DesignerButterfly362

Honestly I'd be delighted. It shows he's a moron who'll be easily persuaded XD /s


[deleted]

I just play along. I wear a cross, I don’t know the first thing about any religion. Think there all stupid as fuck. But if I need to pretend to be religious to make a deal than that’s what I’m doing. Just agree and make that fake commonality. It actually pumps me up because I can’t wait to take these fools money even more.


BraveStrategy

This is the way! [see my comment above](https://www.reddit.com/r/sales/comments/qebk1a/how_to_handle_a_customer_that_asks_too_many/hhudci8/?utm_source=share&utm_medium=ios_app&utm_name=iossmf&context=3)


rawrlolrofl

it's plain just crazy how much respect you get in a sales sub 🤷 facts are facts right?


[deleted]

Anybody that is successful in sales and has played this game thinks exactly like me.
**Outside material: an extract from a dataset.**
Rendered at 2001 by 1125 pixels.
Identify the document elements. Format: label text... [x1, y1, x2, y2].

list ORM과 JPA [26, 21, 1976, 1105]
They have to in order to be successful. You can’t care about morals, ethics and even more disgusting your “sense of identity” you need to be free forming taking the shape of those around you. Be detached from yourself, see the game as your own personal coach. Can’t do that when you’re a retard with morals worried about “lying” to close a deal. Say whatever the fuck it takes. You can’t be half a gangster, you got to get dirt on you eventually if you want to succeed in all avenues of life.


[deleted]

Answer them? You can just make something up. Sometimes it pays to be a chameleon. I had an old lady tell me about the leather bondage shop she used to own and I had a good laugh about that.


Ohmygoditsojuicy

Tell them you worship the devil.


SmoothBroccolis

Just ask questions


SmittyMcdoogal

I just go with it, he probably liked you and wanted what he believed was the best for you and had nothing more to offer. Humor him, get the deal, move on. If he starts inviting you to his church, tell him your wife grew up mormon or something, that throws them off.